Bu sevginin 2010 logomuza bir yansıması olmuş mudur ya da bağ kurabilir miyiz diye düşündüğümüzde ise karşımıza Yedi Kollu Şamdan adıyla bildiğimiz Menorah çıkar.

Haliyle ilk başta logo ve yedi kollu şamdan arasında nasıl bir bağ olabilir sorusu akıllara gelecektir. Bunun cevabı da Menorah'ta ki 3 yarım daire ya da ardışık 3 kapıda gizli olabilir mi?

*Unique*: kelime anlamı ile benzersiz, eşi benzeri olmayan anlamlarına gelmektedir. Latince karşılığı ise *sui generis *olarak ifade edilmektedir.

George Washington zamanında Beyaz Sarayın bahçesinde bir anıt yapılır ve devrin papa'sı buraya bir taş gönderir. Taşta şu ibareler yer almaktadır;

'BÜYÜK HAÇ ALTINDA, COSTANİNOPOLİS'TEN KUTSAL TOPRAKLARA BURADAN ADIM
ATILACAK. LUTHER'İN SOYUNDAN GELECEK PAPA İSA MESİH'İ ÇAĞIRACAKTIR'

Ayrıca taşın üzerinde belli bazı tarihler vardır.

Kısacası bu taşı Yahudilerin, şeytanî teşkilatı gizlice çalıp Beyaz Saray'ın bugün bulunduğu yere, bahçesinde bir yere gömdüler.

Dikkat edin şu tabire:

Costantinopol'dan kutsal topraklara buradan adım atılacak.

Burada bir KAPI' dan, bahsedilmiyor mu?

Aynı Şimon Perez'in dediği gibi bir KAPI.
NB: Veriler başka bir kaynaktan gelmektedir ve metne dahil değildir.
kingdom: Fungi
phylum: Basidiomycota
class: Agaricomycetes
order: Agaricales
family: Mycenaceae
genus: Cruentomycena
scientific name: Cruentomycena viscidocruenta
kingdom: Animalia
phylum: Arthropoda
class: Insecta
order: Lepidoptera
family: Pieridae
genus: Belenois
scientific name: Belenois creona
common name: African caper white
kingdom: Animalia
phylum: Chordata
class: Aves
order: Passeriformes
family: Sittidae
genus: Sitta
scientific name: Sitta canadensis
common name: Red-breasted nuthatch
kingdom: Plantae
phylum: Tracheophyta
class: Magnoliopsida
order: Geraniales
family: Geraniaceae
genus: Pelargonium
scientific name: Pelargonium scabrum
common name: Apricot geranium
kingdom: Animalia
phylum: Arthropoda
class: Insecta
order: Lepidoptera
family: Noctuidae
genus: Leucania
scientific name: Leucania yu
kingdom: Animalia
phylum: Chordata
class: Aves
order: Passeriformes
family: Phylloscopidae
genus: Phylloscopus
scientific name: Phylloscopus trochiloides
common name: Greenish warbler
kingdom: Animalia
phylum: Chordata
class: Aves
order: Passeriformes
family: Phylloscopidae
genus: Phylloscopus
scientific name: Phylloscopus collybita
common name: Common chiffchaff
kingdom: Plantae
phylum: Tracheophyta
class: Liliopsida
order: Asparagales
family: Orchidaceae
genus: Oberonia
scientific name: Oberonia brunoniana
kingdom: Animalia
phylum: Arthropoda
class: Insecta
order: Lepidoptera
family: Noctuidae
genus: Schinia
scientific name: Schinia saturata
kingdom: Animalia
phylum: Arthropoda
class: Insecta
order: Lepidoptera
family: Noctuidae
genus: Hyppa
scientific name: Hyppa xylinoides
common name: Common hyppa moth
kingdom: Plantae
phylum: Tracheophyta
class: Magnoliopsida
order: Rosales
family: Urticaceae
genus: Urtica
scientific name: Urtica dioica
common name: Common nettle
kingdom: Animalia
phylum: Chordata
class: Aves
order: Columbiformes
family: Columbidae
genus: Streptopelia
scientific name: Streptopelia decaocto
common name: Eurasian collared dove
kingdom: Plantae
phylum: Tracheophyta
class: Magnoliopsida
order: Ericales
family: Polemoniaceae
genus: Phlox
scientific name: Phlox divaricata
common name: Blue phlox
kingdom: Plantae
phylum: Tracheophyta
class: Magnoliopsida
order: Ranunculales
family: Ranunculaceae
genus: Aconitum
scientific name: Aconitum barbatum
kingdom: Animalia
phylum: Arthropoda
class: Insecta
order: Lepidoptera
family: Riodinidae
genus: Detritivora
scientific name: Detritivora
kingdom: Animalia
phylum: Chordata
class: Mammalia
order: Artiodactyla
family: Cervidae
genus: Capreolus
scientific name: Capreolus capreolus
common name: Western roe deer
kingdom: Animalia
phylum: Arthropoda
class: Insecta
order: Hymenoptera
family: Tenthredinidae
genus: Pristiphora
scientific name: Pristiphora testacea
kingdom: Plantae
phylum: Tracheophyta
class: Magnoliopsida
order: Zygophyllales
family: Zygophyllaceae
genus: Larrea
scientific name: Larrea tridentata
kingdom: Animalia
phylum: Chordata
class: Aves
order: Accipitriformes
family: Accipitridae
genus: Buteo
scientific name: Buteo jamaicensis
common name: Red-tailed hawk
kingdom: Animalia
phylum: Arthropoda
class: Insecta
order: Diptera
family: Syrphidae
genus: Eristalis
Bu kapı nereye geçmenin işareti?

Dikkate alacak olursak ve Avrupa Birliği'nin katkıları ile Fener ve Balat Semtlerinin rehabilitasyonunu hatırlarsak ve 2010 logomuzu ters çevirip baktığımız zaman karşımıza İngilizce olarak Unique kelimesinin çıktığını düşündüğümüzde ne kadar ilginç oluyor değil mi?

Buraya kadar anlattıklarımız ve yukarıda yazdığımız ABD 'nin planları ile
sembollerin anlamlarını birleştirdiğimizde karşımıza korkunç gerçekler çıkmaktadır.

Ülkemizde Demokratik Açılım adı altında yapılan girişimler ve bu açılımların güneydoğumuz ile ilgili olması;

2010 yılına kadar bu açılımların bitirilmesinin öngörüldüğü;

2010 yılında İstanbul'un Avrupa Kültür Başkenti olması;

Bu yılın sonunda İran'a bir operasyon ihtimalinin olması;

Afganistan'a asker gönderilerek son nihai vuruşun yapılacak olması;

Pakistan'ın bölünüyor olması ve bu bölgenin kargaşaya teslim edilmesi;

Büyük Ermenistan ve Kürdistan hayallerinin olduğu yerlere İsrail'li Yahudilerin yerleştirilmesi;

Costantinopol'dan kutsal topraklara buradan adım atılacak;

Denmesi, ne kadar anlamlı değil mi?

2012 sendromunun yaygın olduğu bu günlerde ülkemizde yapılanlar ile uluslar
arası gelişmeler bize ARMEGEDDON savaşının yakında olacağını gösteriyor.

Yani Tevrat'ta yazdığı gibi,

Yahudi ve Müslüman'ların kıyamet savaşları.

Not: Sayın Oktan Keleş'in bazı bilgilerinden faydalandım, kendisine teşekkür ediyorum.